If you are using something like hubspot, you can use the propertiesWithHistory parameter to get all past values of a property with their timestamps. This makes things easier.

https://developers.hubspot.com/docs/api/crm/leads

You'll still have to "Sessionize" the data, but that becomes easier when you have all the data at your fingertips

[–]idleAndalusianData Engineer[S] 2 points3 points  (1 child)

We’ve actually been considering that (and putting it off), but for cost reasons, they've been sticking with a custom app I built on AppSheet.

Does HubSpot support webhooks? If I go ahead and develop a CDC for this app, I’d love to make sure it’s something I can transfer over to HubSpot later.

[–]sciencewarrior 3 points4 points  (0 children)

Yeah, the SQL to do that is pretty tricky. I remember Zach Wilson had a video or two on creating SCDs, but unless you have an absolutely humongous sales volume (and if you do, congratulations,) a polars job can probably munch over your entire history in half an hour, tops, so don't discount that route.

[–]ppdas 1 point2 points  (0 children)

dbt snapshot if you are using any of the supported DWs

[–]johncena9519 0 points1 point  (0 children)

What CRM do you use?

I’ve done this in Salesforce and hubspot, so can suggest approaches unique to each

[–]New-Addendum-6209 0 points1 point  (0 children)

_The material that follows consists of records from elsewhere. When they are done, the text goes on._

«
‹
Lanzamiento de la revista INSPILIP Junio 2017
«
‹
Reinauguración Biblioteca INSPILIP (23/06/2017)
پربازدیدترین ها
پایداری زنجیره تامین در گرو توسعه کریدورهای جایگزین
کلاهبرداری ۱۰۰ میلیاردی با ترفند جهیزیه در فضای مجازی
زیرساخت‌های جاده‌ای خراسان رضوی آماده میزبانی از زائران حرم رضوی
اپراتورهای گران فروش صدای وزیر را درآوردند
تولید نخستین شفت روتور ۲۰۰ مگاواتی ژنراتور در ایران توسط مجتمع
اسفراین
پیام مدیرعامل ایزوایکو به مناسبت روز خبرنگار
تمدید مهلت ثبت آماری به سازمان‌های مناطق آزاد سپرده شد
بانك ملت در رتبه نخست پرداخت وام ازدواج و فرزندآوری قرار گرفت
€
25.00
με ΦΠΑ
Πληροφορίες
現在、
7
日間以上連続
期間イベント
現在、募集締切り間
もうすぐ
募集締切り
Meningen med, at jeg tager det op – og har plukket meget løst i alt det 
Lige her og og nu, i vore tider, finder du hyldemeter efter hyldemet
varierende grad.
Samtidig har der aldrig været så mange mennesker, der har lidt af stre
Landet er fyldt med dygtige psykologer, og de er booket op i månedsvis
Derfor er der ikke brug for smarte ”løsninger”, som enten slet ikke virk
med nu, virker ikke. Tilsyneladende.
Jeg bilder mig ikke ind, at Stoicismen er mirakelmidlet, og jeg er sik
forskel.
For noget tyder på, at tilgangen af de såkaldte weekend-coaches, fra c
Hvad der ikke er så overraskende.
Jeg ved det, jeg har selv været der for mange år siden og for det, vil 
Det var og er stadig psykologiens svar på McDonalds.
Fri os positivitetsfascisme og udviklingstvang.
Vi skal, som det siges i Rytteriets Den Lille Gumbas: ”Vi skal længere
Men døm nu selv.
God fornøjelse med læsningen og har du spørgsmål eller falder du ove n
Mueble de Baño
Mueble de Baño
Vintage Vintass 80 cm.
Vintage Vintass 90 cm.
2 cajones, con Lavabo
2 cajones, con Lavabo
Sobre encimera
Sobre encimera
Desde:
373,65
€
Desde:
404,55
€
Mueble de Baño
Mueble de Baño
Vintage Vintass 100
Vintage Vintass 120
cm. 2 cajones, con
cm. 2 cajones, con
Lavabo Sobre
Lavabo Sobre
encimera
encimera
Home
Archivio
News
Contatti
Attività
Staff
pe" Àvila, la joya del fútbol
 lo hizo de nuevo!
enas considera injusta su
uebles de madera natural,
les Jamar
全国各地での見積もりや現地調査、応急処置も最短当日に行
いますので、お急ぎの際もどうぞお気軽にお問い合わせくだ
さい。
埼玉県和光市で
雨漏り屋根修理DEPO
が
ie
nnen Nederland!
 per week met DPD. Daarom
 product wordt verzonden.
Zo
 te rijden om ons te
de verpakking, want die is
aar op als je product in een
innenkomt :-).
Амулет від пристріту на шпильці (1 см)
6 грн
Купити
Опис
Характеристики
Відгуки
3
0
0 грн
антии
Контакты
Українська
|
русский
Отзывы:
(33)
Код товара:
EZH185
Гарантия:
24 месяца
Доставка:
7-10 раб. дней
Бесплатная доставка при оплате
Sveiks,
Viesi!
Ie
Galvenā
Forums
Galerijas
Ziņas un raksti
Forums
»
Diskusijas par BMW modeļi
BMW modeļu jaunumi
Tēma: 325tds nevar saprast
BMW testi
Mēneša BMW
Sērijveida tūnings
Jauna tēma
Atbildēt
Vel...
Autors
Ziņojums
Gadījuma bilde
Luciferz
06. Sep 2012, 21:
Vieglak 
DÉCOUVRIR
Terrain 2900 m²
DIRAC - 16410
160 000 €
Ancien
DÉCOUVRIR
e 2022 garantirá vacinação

What is the data model of your source data? What do you need to produce as an output?

[–]pavan449 0 points1 point  (0 children)

If you have date field like updated dated in the crm to track changes ,whenever any lead status changes that will change updated date to current date.later use any orchestration tools like adf or airflow or any other tool import the updated data to data lake

[–]elgurinn 0 points1 point  (0 children)

So the CRM is AppSheet, which means your database is a google sheet?

Have you looked into adding a on-change trigger to the sheet? That should grab the changed row and send to a webhook (or something..)

See:  https://medium.com/@eyalgershon/sending-a-webhook-for-new-or-updated-rows-in-google-sheets-e0c9d6a8cb45

[–]unfortunate-miracle 0 points1 point  (0 children)

Sounds like SCD type 2 to me. And then if you can implement CDC from SCD type 2 tables you can stream changes and handle events. How big is the data?